Records provided
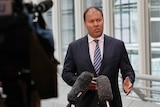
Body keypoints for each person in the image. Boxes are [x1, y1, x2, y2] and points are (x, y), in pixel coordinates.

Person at [62, 6, 135, 107]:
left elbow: (128, 70)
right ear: (85, 24)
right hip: (84, 103)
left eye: (98, 20)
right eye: (91, 21)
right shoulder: (74, 47)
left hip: (111, 103)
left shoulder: (117, 45)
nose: (96, 24)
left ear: (103, 20)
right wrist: (82, 83)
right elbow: (66, 74)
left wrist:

Your assignment
From the first line to the last, retype the data exactly, without images.

Reply to the task
Body keypoints for each person in the image. Boxes are [x1, y1, x2, y2] and points are (x, y), in pixel coordinates.

Person at [62, 6, 135, 107]:
left elbow: (128, 70)
right ear: (85, 24)
right hip: (84, 103)
left eye: (98, 20)
right eye: (91, 21)
right shoulder: (74, 47)
left hip: (111, 103)
left shoulder: (117, 45)
nose: (96, 24)
left ear: (103, 20)
right wrist: (82, 83)
right elbow: (66, 74)
left wrist:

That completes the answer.